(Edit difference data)
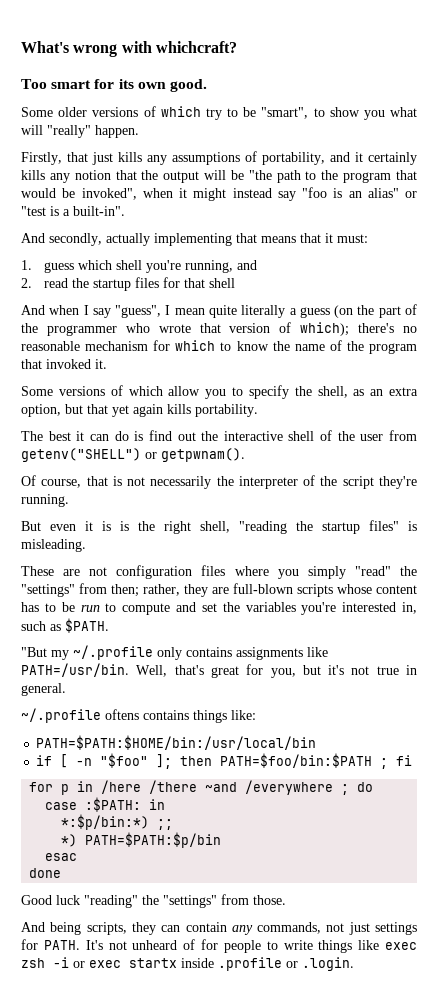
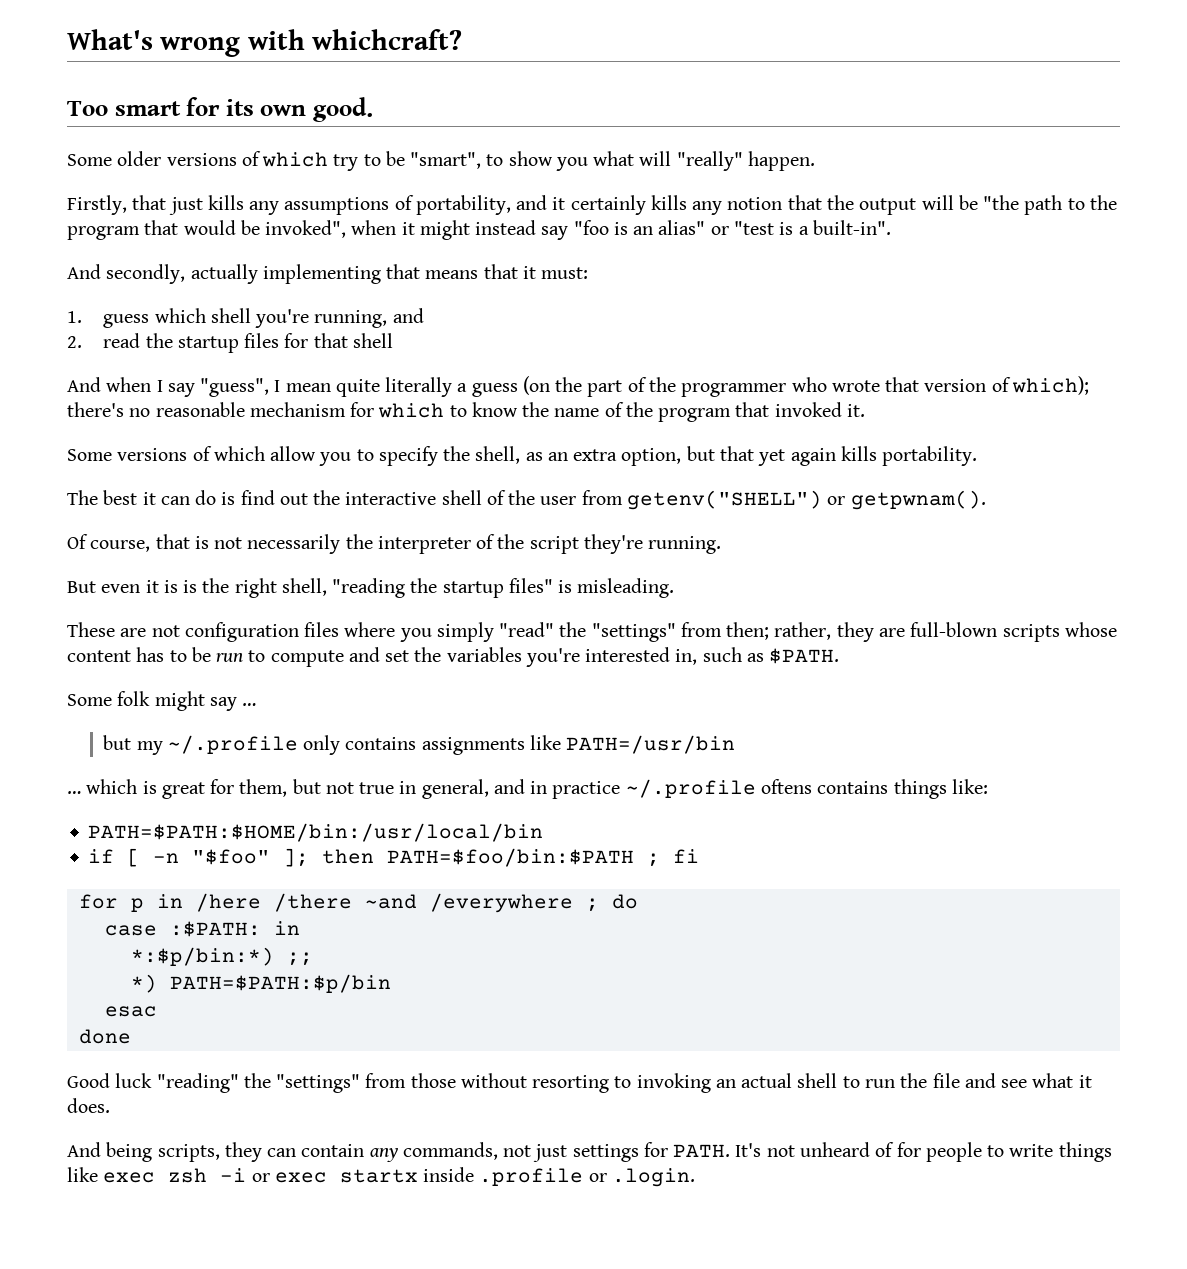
[21,647,47,657] "But -> [67,691,257,711] [103,735,132,750] Some folk might say … // but
[21,663,418,678] [21,683,66,696] PATH=/usr/bin. Well, that's great for you, but it's not true in general. // -> [566,735,736,754] [67,779,621,799] PATH=/usr/bin // … which is great for them, but not true in general, and in practice
[253,895,286,905] those. -> [410,1073,1092,1093] [67,1098,110,1113] those without resorting to invoking an actual shell to run the file and see what it does.

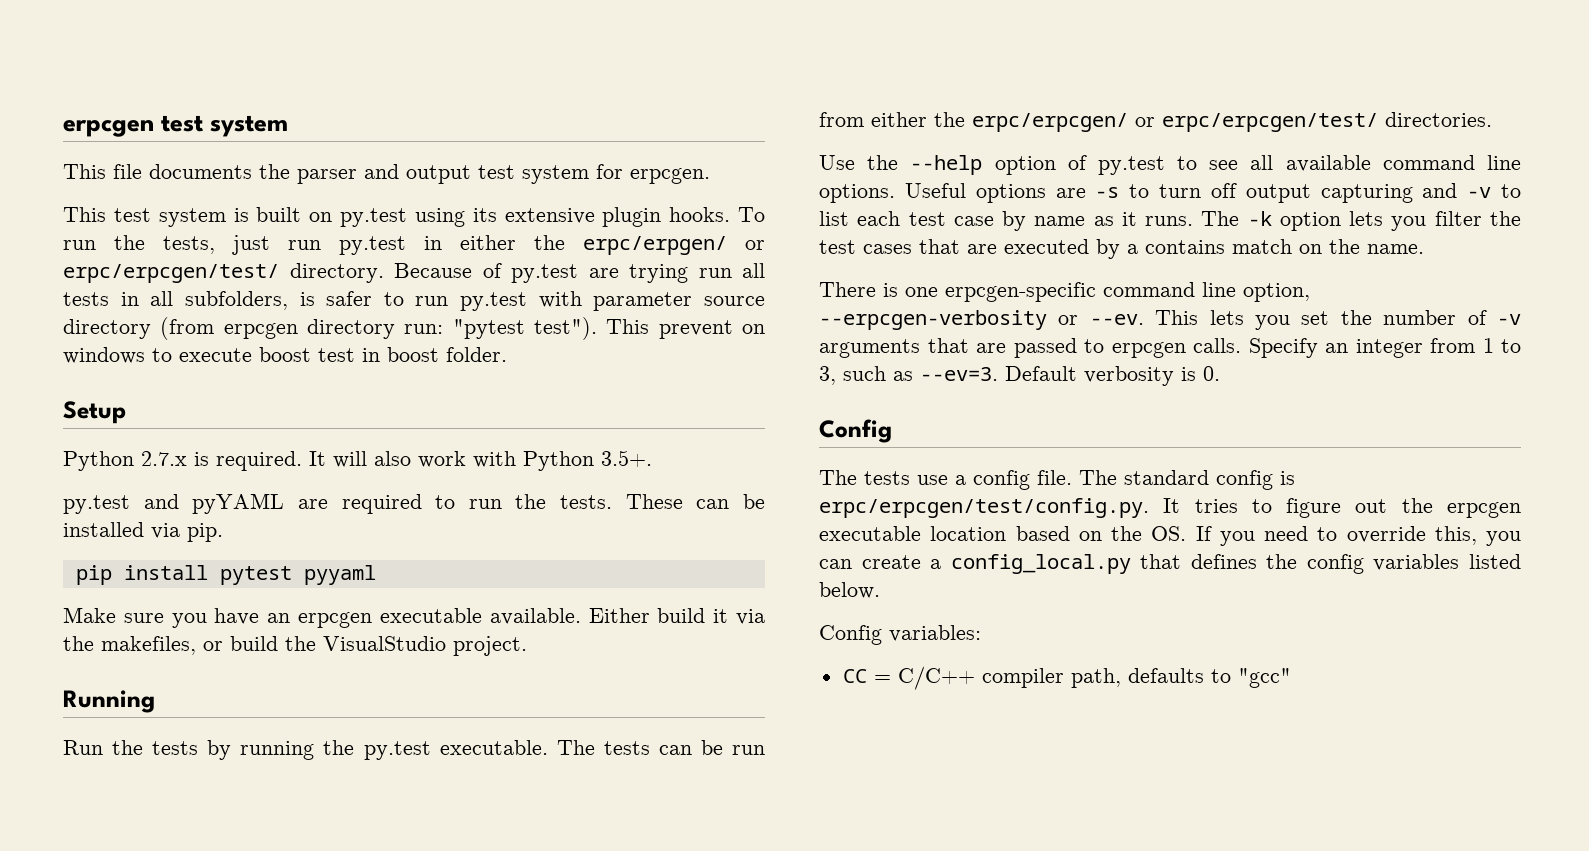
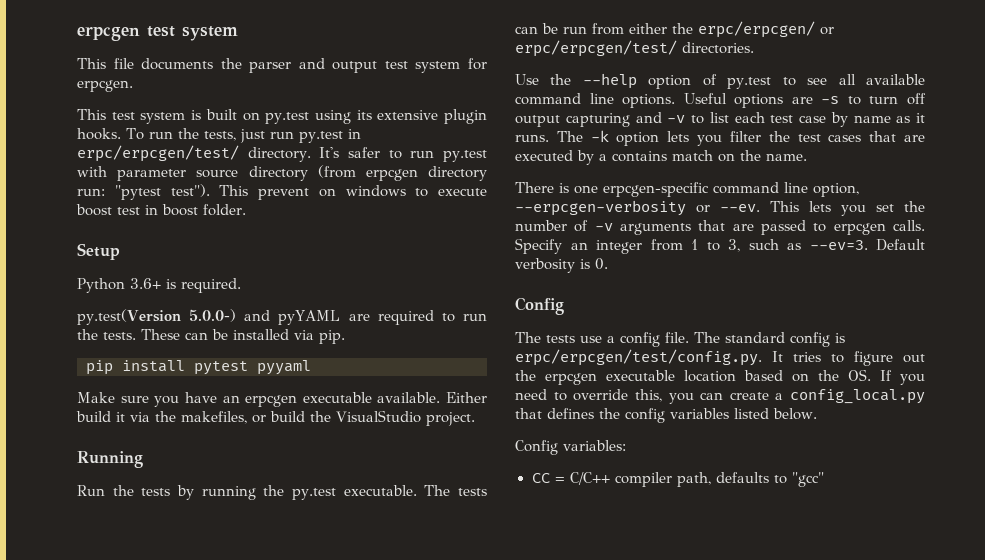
[460,235,765,255] [63,263,765,283] [63,291,315,310] either the erpc/erpgen/ or erpc/erpcgen/test/ directory. Because of py.test are trying run all tests in all subfolders, is -> [77,145,340,162] erpc/erpcgen/test/ directory. It's
[141,451,187,466] 2.7.x -> [130,278,161,289] 3.6+
[309,450,652,471] [63,495,130,514] It will also work with Python 3.5+. // py.test -> [77,309,237,325] // py.test(Version 5.0.0-)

* Your assignment
For the entries above, say how many lines contain the word "test", giving the number alone.

* Reply to the task
2